EXERCISE:
Repeat the data exactly as given below, dropping every picture.
[Opening ENTRIES SUPPLIED section]
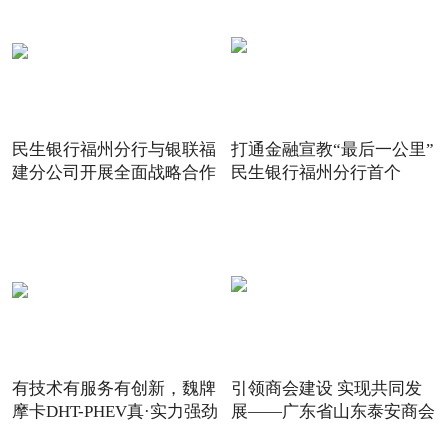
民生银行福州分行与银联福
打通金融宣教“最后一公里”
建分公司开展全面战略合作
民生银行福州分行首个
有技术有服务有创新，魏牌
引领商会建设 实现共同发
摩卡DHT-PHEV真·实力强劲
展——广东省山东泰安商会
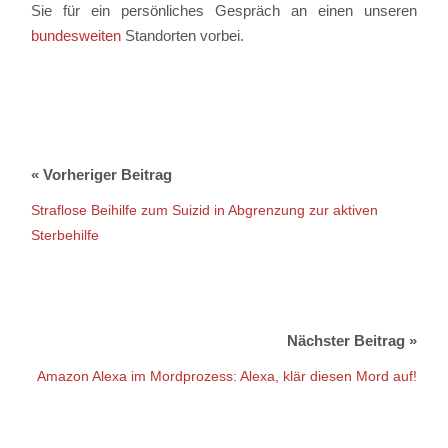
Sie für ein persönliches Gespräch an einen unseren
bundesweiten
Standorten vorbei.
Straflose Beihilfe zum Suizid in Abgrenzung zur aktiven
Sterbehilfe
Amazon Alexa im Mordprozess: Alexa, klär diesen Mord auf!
[Closing ENTRIES SUPPLIED section]
OUTPUT:
民生银行福州分行与银联福
打通金融宣教“最后一公里”
建分公司开展全面战略合作
民生银行福州分行首个
有技术有服务有创新，魏牌
引领商会建设 实现共同发
摩卡DHT-PHEV真·实力强劲
展——广东省山东泰安商会
Sie für ein persönliches Gespräch an einen unseren
bundesweiten
Standorten vorbei.
Straflose Beihilfe zum Suizid in Abgrenzung zur aktiven
Sterbehilfe
Amazon Alexa im Mordprozess: Alexa, klär diesen Mord auf!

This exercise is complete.